>>baking hot Arizona summer without A/C.
Has there ever been a baking hot summer in AZ without lots of sunshine? Heck there is lots of sunshine there in January, which is why they don’t bother with ‘daylight savings’. Such places make more sense for solar than any other in the country.
I agree about mid-continent winters, and Florida/SE Atlantic/gulf coast states, more because of the inherent fragility of solar panels when hurricanes arrive.

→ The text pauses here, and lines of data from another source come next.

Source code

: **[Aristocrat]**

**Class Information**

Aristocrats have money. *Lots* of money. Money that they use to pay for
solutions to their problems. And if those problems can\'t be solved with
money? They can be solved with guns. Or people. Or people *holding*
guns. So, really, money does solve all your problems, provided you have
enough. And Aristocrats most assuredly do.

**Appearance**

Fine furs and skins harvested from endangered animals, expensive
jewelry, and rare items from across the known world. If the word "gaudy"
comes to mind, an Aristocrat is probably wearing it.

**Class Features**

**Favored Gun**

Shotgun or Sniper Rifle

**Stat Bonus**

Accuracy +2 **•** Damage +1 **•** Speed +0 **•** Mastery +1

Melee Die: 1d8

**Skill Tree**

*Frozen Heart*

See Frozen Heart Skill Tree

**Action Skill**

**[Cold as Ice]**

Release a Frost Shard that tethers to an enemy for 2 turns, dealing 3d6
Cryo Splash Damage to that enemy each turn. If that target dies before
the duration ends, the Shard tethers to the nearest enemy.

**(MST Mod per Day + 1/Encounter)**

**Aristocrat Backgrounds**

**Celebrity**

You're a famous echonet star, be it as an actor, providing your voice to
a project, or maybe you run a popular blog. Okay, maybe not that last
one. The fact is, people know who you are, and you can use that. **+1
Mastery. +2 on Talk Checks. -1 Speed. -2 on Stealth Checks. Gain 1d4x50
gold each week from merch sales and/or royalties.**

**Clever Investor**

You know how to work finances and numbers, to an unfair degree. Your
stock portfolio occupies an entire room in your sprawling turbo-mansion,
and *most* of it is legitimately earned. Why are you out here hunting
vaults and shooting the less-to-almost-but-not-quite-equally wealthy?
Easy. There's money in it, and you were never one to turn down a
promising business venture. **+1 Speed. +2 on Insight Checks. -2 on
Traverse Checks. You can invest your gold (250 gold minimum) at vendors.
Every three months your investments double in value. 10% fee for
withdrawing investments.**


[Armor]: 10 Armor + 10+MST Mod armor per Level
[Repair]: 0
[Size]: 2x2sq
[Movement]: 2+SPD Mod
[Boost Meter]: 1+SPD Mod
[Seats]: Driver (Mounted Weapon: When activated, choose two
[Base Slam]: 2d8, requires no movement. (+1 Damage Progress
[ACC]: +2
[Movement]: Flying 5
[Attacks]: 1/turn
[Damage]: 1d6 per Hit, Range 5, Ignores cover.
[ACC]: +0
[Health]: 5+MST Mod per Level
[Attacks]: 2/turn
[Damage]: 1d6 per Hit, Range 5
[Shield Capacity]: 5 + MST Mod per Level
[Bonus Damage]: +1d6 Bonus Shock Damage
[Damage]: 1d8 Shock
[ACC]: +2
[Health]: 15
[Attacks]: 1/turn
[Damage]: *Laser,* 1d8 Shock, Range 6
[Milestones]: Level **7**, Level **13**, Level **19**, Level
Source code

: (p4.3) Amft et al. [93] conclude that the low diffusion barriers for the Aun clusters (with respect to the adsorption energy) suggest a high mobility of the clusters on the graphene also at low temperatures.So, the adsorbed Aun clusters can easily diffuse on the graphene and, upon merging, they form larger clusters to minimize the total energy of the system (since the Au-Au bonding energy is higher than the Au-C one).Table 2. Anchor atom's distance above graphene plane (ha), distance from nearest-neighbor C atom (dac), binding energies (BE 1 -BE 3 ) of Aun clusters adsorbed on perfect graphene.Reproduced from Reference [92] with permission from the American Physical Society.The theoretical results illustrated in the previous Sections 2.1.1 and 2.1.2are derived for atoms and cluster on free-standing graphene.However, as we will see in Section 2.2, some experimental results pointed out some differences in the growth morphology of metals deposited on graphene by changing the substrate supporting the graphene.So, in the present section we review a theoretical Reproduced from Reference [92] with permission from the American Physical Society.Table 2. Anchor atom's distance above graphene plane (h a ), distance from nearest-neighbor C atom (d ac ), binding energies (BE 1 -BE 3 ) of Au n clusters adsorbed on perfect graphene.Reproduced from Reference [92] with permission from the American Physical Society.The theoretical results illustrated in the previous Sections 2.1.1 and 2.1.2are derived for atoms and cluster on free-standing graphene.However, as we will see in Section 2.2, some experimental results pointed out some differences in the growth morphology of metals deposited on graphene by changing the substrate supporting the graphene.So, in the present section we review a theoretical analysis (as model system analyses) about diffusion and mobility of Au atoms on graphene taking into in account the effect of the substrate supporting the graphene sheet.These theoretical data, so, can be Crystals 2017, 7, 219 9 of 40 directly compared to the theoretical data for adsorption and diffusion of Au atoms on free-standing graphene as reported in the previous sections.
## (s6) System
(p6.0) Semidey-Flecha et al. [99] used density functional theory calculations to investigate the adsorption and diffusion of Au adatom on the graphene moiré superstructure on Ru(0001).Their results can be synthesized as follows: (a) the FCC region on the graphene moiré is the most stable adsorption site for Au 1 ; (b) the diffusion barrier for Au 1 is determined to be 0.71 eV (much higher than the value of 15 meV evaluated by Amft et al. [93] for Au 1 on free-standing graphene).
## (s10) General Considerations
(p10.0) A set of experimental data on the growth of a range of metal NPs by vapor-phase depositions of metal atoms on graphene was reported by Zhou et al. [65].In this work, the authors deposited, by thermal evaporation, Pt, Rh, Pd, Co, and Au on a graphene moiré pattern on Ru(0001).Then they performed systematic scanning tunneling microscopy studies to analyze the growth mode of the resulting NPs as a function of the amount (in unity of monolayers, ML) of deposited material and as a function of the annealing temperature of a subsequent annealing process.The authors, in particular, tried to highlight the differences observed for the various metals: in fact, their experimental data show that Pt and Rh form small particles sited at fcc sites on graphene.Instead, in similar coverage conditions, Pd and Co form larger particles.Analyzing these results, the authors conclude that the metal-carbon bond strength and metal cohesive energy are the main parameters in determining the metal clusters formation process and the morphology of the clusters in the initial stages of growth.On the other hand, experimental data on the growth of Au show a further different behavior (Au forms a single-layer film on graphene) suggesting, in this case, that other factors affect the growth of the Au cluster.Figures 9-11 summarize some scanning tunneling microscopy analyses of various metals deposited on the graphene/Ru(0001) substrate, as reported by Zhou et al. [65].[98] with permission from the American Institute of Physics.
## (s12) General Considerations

Coastal areas are kind of bad for things like windmills and solar panels. I can't resist telling this story (anecdotal, but true) about one of my Mom's neighbors on the East Coast who thought he'd "beat" the local utility by putting up both a windmill and ground-level solar panels. Wasn't a bad bet, plenty of wind at the shore and the total sunny days wasn't bad. So he put them up. Worked okay until his neighbors (not my Mom) got a court order to shut down his windmill. Too much noise, blocking sunlight, "flicker", etc. So that one fizzled out. Then a few years later a hurricane came up the coast and washed his solar panels away. The guy wasn't too sorry to see that happen because by then he was getting a little arthritic and tired of cleaning the sand and seagull poop off of the panels. So he took his insurance settlement and lived a happy life back on the grid, which in that area was supplied by a nuclear plant a few miles up the road that has something like a 90+% capacity factor (i.e., is very, very reliable and safe).